CMSC 132 -- Project 8
Threaded Web Crawler / Slideshow Thingamajig
Project Due: Thursday 5/12/05 at 11:00 PM
This is a closed project. You are expected to do all of the work on this project without consulting with anyone other than the CMSC 132 instructors and TAs. Treat this project as though it were a take home exam. If you have any questions about whether or not a certain topic is okay to discuss with classmates or friends, please ask your instructor.
The goals of this project are:
Practice Threads and concurrency
Practice creating a GUI
Gain more experience looking up stuff in the online java API
Essentially, this project is a web-crawler, which automatically explores the web by following links from one web page to another to another to another, etc. It performs something similar to a breadth-first-search. As it explores, it maintains a list of any pictures that it encounters. These pictures are slowly displayed in a window at regular intervals.
The project maintains two primary data structures, which will be accessed concurrently by numerous threads:
linkQueue -- A queue of URL's that represent web-pages waiting to be explored
picQueue -- A queue of URL's that represent pictures waiting to be displayed
These data structures start off empty.
There will be four types of threads all operating at the same time:
SlideshowGUI -- a window that will constantly pull
pictures out of the picQueue and display them.
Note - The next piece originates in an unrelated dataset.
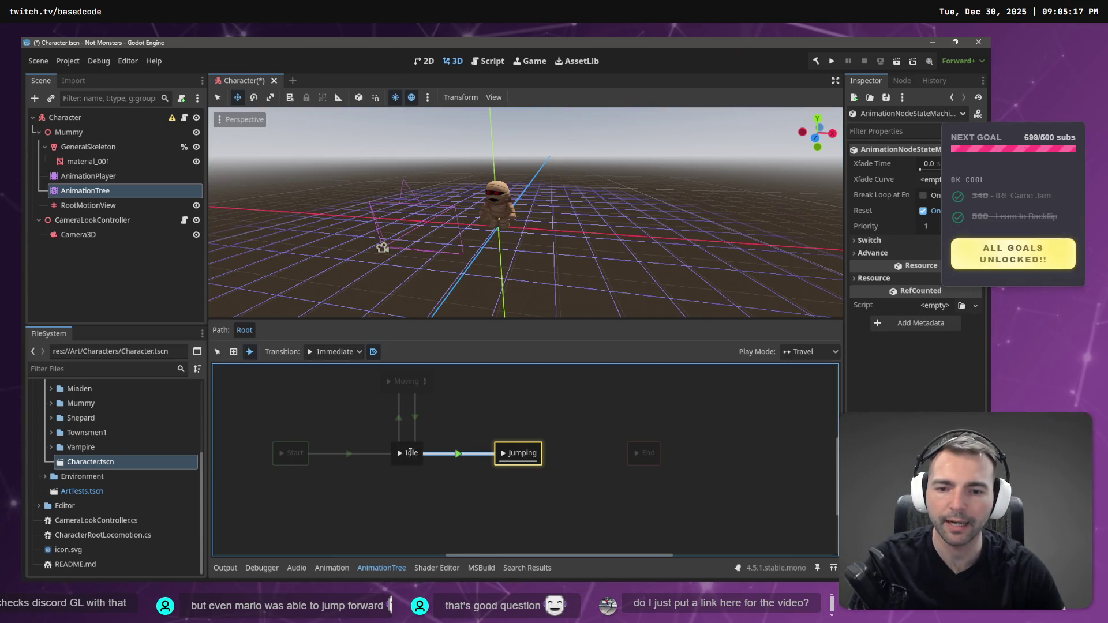
pyautogui.rightClick(397, 453)
pyautogui.click(462, 454)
Here is an image
representing the SlideshowGUI at some point during a typical run of the
program:
ExtractorThread -- Many of these will be running at the same time. (There is a fixed size array of ExtractorThreads, with a default size of 5. The array starts off with 5 null values, but the Crawler will soon begin creating ExtractorThreads and putting them into the array.) The constructor of the ExtractorThread is passed a URL representing an html webpage that the extractor is supposed to explore. By "exploring", we mean the extractor will go through the web page looking for pictures and links to other web pages. Any URL's representing pictures that it finds it puts into the picQueue; any URL's representing web pages that it finds it puts into the linkQueue. The ExtractorThread dies when it has scanned the entire page it was created to explore.
Crawler -- The crawler begins by starting up the SlideshowGUI (pictured above) and the CrawlerGUI (pictured below). Then the crawler constantly cycles through the array of ExtractorThreads, one-by-one. If the current array entry refers to an ExtractorThread that is still alive, the Crawler moves on to the next element of the array. If the current array entry is null or refers to an ExtractorThread that has died, then the Crawler pulls a webpage out of the linkQueue, starts a new ExtractorThread that will explore this webpage, and puts this new ExtractorThread into the array in the current position. Then the crawler moves on to the next position in the array. Once it has gone through the whole array, it starts again from the beginning.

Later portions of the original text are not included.